### Zu untersuchender Text ###

Die Sorraias kenne ich schon länger. Auf meiner Reise durch Portugal konnte ich diesmal aber zwei ganz besondere Vertreterinnen dieser seltenen Pferderasse persönlich kennenlernen: Annas Sorraia-Stuten.
Ihre Geschichte ist dabei fast genauso spannend wie die der Rasse selbst.
Vor einigen Jahren mussten die Stuten wegen eines Waldbrandes evakuiert werden und kamen vorübergehend dorthin, wo Anna damals arbeitete. Später übernahm sie die Tiere selbst und kümmert sich seitdem um sie.
Und damit wurde aus einer zufälligen Begegnung irgendwann auch die Frage: Wie kann man dazu beitragen, dass eine seltene Pferderasse erhalten bleibt?
Sorraias gehören zu den autochthonen Pferderassen Portugals. Typisch sind ihre Falbfarben, der Aalstrich und häufig auch Zebrazeichnungen an den Beinen.

### Gegebene Einträge ###

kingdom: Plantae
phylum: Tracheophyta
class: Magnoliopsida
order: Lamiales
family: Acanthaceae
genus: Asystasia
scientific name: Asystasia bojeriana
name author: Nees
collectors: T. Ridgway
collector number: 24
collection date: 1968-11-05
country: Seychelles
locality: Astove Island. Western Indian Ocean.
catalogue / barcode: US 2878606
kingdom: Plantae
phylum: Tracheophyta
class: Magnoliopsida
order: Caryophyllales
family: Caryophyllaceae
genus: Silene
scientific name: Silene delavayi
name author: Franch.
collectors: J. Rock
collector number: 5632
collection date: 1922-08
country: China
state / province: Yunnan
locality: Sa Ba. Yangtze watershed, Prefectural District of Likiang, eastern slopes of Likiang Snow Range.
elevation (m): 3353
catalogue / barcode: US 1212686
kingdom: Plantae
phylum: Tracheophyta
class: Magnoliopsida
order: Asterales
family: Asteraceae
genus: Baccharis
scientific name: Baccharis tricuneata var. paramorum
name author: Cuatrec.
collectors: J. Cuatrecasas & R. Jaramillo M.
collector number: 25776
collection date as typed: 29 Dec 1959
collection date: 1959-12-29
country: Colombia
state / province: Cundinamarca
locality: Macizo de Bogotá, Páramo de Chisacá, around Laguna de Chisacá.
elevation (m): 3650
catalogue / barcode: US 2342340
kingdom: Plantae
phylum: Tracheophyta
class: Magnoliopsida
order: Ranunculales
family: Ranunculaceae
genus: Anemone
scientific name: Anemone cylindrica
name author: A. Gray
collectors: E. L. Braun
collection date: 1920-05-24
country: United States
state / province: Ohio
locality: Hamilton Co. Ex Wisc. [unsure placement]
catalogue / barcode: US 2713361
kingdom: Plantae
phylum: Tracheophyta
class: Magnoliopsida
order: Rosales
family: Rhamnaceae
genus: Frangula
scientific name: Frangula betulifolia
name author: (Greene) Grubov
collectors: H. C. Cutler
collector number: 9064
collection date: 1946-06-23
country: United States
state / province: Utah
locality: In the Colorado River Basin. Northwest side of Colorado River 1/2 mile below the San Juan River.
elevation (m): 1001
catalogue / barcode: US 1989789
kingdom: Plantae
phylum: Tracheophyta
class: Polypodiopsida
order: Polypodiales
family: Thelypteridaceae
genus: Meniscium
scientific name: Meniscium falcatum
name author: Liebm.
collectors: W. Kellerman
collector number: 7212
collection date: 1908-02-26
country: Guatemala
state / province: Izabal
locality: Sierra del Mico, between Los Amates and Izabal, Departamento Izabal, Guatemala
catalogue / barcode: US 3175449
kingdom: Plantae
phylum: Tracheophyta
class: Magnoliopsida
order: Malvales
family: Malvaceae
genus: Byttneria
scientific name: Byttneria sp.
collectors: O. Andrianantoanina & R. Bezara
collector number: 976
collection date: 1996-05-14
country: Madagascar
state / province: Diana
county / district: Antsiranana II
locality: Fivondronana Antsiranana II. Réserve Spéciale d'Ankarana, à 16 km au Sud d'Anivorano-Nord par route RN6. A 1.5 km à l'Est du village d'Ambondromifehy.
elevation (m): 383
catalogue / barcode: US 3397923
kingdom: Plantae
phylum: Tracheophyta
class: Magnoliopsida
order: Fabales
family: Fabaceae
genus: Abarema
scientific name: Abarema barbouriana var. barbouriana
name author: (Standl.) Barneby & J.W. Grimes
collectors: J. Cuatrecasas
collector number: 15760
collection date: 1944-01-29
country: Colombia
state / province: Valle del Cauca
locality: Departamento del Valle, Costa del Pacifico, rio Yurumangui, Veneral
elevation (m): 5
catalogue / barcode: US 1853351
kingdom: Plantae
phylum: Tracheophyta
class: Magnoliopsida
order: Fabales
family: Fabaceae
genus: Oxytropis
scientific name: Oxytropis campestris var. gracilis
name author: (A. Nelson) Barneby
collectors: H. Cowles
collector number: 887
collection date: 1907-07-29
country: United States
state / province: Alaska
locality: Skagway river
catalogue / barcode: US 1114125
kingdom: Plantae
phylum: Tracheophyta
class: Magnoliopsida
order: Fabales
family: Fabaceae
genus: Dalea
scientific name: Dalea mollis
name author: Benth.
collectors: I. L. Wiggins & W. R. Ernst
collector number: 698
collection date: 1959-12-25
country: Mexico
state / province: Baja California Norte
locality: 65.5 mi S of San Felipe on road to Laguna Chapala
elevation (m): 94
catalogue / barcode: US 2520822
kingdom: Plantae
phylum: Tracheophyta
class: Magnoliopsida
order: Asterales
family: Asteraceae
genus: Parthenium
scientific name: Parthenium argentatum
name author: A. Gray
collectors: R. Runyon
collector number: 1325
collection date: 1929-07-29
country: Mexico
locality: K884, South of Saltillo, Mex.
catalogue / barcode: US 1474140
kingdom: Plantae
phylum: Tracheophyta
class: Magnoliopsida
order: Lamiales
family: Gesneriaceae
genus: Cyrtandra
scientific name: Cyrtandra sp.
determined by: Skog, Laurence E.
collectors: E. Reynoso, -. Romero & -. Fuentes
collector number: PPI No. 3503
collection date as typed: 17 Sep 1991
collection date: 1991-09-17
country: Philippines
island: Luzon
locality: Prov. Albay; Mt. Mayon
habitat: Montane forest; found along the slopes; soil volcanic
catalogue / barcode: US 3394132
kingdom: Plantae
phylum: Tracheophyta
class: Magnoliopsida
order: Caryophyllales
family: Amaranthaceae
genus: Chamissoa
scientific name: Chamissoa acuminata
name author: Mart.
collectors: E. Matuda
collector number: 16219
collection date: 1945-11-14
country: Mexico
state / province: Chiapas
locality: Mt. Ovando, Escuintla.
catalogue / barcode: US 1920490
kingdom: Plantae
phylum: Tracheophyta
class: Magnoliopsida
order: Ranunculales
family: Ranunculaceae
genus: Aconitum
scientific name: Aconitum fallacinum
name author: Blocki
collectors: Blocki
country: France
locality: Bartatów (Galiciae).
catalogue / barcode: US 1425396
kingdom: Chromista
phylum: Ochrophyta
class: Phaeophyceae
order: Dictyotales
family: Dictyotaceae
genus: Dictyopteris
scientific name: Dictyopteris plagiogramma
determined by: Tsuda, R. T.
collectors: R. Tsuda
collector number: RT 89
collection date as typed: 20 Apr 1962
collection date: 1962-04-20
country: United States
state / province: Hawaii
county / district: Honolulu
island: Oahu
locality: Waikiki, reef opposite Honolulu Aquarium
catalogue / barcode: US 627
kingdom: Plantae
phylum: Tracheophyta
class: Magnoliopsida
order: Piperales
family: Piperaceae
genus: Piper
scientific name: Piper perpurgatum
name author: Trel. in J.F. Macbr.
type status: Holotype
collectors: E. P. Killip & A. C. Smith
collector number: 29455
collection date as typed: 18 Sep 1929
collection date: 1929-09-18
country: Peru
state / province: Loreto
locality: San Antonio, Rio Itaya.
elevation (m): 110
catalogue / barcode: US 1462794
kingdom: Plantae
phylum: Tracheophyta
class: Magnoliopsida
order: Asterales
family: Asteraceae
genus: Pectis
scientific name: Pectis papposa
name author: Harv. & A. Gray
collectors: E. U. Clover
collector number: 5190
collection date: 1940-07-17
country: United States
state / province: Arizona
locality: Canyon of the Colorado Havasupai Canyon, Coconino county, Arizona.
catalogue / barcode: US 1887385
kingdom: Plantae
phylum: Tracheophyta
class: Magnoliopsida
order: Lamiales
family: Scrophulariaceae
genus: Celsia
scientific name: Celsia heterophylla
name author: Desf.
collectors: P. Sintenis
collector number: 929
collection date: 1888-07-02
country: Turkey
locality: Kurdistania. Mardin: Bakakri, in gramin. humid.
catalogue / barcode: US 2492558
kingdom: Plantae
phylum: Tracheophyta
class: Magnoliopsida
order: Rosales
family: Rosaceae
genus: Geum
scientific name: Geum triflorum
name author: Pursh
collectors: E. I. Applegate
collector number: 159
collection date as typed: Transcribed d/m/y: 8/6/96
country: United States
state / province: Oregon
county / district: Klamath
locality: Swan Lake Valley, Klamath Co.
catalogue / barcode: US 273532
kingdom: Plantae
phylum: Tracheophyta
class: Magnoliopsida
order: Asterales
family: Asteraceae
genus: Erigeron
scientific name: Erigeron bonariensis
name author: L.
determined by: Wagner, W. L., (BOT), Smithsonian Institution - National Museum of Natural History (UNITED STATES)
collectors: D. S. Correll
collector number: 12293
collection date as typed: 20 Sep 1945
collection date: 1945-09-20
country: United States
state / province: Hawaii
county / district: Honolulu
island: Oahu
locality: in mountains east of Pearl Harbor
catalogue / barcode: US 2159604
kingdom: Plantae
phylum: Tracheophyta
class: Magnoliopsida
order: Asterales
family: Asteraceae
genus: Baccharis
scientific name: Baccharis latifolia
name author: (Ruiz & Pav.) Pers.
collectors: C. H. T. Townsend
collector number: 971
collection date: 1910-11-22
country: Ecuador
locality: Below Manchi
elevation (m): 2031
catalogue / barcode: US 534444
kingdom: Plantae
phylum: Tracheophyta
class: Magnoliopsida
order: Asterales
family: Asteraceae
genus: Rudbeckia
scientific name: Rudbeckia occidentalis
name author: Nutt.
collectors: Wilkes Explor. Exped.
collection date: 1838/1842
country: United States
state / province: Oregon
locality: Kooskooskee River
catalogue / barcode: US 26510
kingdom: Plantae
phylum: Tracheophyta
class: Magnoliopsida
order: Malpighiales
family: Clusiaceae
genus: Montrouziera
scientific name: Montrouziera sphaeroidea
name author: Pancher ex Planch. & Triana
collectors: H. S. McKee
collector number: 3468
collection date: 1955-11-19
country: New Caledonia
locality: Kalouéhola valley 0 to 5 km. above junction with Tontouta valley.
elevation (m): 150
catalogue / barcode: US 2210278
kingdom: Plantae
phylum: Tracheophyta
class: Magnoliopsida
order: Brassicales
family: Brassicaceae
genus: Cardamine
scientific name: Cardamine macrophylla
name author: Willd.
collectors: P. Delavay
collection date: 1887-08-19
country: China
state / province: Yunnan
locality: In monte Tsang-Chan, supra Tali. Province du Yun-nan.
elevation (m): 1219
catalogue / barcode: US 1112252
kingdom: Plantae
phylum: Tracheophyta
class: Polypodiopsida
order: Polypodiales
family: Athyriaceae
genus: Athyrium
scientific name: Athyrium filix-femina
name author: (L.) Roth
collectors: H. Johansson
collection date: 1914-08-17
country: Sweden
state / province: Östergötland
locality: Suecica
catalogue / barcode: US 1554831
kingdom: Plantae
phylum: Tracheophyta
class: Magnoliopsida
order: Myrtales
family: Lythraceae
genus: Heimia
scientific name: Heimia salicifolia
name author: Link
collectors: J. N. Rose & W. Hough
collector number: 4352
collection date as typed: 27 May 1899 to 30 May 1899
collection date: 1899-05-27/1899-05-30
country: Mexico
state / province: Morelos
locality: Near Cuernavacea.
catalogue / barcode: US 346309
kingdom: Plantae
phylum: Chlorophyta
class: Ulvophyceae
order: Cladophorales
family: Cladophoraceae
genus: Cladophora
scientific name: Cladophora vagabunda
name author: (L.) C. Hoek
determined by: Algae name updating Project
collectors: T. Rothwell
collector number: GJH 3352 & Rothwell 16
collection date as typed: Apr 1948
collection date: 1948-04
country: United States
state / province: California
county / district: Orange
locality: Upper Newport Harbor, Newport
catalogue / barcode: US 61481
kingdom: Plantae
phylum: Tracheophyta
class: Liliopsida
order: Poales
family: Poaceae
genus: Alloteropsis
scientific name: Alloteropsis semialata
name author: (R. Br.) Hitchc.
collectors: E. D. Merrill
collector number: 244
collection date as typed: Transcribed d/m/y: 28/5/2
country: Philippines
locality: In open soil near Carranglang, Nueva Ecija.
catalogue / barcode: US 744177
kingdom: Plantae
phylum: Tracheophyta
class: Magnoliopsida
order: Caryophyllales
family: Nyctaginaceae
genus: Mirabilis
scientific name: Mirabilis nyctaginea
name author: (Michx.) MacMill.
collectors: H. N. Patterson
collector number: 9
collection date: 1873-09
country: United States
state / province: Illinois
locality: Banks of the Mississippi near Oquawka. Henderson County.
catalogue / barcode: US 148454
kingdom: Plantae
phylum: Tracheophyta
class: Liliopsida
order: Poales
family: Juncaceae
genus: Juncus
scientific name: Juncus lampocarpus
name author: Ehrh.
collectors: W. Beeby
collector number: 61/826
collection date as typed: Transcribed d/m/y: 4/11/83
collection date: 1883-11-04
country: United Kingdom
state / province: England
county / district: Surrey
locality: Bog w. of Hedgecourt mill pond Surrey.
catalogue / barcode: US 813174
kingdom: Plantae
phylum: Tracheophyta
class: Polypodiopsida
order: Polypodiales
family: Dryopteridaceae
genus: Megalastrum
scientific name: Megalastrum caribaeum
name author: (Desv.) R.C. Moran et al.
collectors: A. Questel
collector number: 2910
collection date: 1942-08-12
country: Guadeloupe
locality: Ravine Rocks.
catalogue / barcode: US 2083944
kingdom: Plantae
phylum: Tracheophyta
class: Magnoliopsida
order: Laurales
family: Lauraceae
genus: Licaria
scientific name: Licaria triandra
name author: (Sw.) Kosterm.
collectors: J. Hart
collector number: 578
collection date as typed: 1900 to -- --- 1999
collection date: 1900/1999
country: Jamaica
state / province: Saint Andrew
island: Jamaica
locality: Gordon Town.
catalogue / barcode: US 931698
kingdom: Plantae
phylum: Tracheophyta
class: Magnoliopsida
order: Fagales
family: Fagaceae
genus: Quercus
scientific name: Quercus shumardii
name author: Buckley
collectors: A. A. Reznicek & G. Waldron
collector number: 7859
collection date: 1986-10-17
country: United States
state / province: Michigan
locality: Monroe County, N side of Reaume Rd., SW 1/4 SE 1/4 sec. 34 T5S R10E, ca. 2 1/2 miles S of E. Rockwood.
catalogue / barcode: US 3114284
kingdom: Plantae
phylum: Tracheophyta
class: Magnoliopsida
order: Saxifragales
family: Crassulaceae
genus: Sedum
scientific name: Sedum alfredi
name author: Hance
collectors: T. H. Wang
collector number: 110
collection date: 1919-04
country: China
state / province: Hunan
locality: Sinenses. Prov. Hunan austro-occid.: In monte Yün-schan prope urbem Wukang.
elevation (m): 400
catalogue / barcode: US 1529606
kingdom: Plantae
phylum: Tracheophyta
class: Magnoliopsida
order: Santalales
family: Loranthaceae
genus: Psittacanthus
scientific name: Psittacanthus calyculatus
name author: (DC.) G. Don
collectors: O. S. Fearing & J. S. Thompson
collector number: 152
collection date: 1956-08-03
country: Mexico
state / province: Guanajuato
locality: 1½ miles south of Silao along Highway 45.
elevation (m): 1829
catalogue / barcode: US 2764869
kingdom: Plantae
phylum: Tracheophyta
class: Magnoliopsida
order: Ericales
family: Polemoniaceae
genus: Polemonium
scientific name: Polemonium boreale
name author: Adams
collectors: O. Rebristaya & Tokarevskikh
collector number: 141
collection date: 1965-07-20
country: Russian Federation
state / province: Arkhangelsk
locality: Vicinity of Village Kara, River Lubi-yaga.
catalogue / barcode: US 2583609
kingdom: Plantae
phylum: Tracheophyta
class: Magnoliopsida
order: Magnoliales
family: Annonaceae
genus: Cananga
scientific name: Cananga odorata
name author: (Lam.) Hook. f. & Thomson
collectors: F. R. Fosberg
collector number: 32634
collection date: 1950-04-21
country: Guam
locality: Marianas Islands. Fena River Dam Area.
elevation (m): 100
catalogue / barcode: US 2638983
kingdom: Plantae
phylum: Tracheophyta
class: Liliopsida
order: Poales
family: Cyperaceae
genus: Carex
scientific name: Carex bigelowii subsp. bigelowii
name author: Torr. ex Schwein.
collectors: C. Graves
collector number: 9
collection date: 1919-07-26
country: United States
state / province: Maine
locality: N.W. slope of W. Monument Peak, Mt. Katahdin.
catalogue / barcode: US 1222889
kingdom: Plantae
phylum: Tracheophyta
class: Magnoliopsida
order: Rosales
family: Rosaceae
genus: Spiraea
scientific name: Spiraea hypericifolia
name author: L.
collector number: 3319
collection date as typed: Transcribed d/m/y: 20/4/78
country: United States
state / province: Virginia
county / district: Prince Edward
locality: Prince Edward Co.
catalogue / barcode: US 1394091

###

*Zu beantwortende Fragen*
**1)** Weshalb mussten Annas Stuten laut dem Text über die Sorraias vor einigen Jahren evakuiert werden?
**2)** Schreiben Sie den Abschnitt des Textes über die Sorraias zwischen „Die Sorraias kenne“ und „kennenlernen: Annas Sorraia-Stuten.“, beides eingeschlossen, neu und ersetzen Sie darin „Reise“ durch „Fahrt“.
Die Einträge haben mit dem Text über die Sorraias nichts zu tun.

*Erwartete Antworten*
**1)** Wegen eines Waldbrandes.

**2)**
Die Sorraias kenne ich schon länger. Auf meiner Fahrt durch Portugal konnte ich diesmal aber zwei ganz besondere Vertreterinnen dieser seltenen Pferderasse persönlich kennenlernen: Annas Sorraia-Stuten.